The media stories should be “unintended pregnancy rates for poor women finally dropping to where they were in the ‘90s, before things got really bad in 2001,” and “more competition needed among providers of healthcare for poor women,” not “unintended pregnancies are finally dropping because our liberal policies are working.”
This isn’t to say that IUDs don’t work, or that contraceptives are bad, or anything like that. It is to say that after all this money has been thrown at PPFA, to the extent that government has limited the choice of other contraception providers by granting PPFA a monopoly over taxpayer money for poor women, all this money has achieved worse outcomes.

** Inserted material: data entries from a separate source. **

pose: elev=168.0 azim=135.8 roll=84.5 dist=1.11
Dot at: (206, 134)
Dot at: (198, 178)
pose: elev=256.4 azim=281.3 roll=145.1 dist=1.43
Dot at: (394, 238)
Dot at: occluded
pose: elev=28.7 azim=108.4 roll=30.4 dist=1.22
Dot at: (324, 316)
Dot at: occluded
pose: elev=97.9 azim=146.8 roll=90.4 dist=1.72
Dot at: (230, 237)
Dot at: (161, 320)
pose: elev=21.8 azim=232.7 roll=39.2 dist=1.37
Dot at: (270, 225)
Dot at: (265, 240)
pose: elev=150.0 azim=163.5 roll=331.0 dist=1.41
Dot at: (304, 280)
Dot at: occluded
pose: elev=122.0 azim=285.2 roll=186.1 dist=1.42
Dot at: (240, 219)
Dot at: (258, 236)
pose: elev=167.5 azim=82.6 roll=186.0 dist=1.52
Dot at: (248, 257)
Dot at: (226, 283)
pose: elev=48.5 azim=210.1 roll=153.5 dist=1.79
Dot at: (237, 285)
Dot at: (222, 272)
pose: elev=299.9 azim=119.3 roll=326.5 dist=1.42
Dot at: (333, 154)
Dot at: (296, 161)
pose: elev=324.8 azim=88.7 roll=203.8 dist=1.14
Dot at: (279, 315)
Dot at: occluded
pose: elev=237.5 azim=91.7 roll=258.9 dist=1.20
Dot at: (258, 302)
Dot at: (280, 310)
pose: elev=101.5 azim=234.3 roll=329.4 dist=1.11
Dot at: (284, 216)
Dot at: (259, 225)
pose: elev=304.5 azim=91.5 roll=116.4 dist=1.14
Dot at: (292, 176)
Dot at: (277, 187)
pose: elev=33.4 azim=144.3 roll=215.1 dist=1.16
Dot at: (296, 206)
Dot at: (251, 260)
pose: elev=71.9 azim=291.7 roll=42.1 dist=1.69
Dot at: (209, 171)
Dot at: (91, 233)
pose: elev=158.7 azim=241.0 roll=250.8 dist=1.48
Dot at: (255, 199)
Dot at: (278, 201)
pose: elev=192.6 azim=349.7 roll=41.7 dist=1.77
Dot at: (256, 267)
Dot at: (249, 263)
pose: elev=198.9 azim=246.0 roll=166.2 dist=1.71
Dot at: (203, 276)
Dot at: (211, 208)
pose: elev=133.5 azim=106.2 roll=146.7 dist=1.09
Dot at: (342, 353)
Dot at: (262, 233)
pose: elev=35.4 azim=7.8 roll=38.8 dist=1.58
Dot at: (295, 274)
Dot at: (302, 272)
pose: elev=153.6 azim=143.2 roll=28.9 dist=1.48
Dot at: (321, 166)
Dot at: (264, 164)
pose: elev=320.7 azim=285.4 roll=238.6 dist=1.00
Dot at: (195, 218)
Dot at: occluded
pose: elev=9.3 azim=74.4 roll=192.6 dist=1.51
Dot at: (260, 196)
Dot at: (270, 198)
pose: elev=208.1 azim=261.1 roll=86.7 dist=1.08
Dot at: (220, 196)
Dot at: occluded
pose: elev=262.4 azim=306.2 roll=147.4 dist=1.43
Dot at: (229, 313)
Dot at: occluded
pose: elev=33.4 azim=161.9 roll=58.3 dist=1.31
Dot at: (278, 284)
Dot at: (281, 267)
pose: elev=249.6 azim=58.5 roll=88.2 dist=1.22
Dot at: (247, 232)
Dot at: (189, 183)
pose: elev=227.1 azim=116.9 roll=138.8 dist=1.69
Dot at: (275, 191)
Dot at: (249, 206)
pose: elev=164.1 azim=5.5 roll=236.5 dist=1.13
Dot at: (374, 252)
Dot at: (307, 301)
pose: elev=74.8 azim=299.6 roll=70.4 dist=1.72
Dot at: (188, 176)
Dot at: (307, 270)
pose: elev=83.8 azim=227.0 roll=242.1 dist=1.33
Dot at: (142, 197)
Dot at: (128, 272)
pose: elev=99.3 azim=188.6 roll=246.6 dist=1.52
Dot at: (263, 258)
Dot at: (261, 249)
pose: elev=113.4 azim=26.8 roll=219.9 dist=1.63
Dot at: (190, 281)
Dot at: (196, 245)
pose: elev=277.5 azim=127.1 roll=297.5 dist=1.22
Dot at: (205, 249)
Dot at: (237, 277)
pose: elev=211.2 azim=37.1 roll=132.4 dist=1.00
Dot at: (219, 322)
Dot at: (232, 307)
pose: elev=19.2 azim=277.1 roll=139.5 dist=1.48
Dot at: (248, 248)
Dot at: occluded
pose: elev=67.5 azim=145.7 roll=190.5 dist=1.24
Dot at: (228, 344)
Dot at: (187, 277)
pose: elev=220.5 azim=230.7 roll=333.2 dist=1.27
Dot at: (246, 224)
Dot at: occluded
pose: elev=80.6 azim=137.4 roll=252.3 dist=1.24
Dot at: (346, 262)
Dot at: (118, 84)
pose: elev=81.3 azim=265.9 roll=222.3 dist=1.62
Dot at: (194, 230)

Outcomes were better for poor women when PPFA’s Title X grant was much smaller, and when it served fewer customers. Does correlation mean causation? No. But we see what the lack of competition does with the Veterans Affairs, with your local Department of Motor Vehicles, and even with Comcast. Why not the same for PPFA?
Pro-lifers and conservatives should call into question the entire narrative from the Left with their own narrative. It sounds like this.
Progressives came along and broke up the poor family with the “Great Society” and fuel the sexual revolution. The fatherless children that resulted from this family breakdown created the political onus for abortion-on-demand, which culminated in the Roe v. Wade decision in 1973. Since then, progressives have been dumping taxpayer dollars on Planned Parenthood, with the hope that increased birth control funding will dampen the ill effects of their Great Society programs by reducing the poor’s rate of reproduction.
In doing so, progressives have created a special interest that receives taxpayer dollars, and in turn donates to and supports Democrats, the progressive party of the day. This special interest talks up birth control for poor women, but because it receives much higher profit margins for abortion, and presides over a captive market, this special interest has incentives that don’t align with the poor women it claims to serve.
Time for some trust-busting. Create a “women’s choice card” that allows women below 100 percent of the federal poverty level access to any OB-GYN in the country, for any service aside from abortion. If progressives’ special interest—PPFA—is so great, let it compete for this money, or let it go the way of the other dinosaurs.
Clarification: An earlier version of this article identified Guttmacher as a “research arm” of Planned Parenthood. Guttmacher and Planned Parenthood are no longer formally affiliated.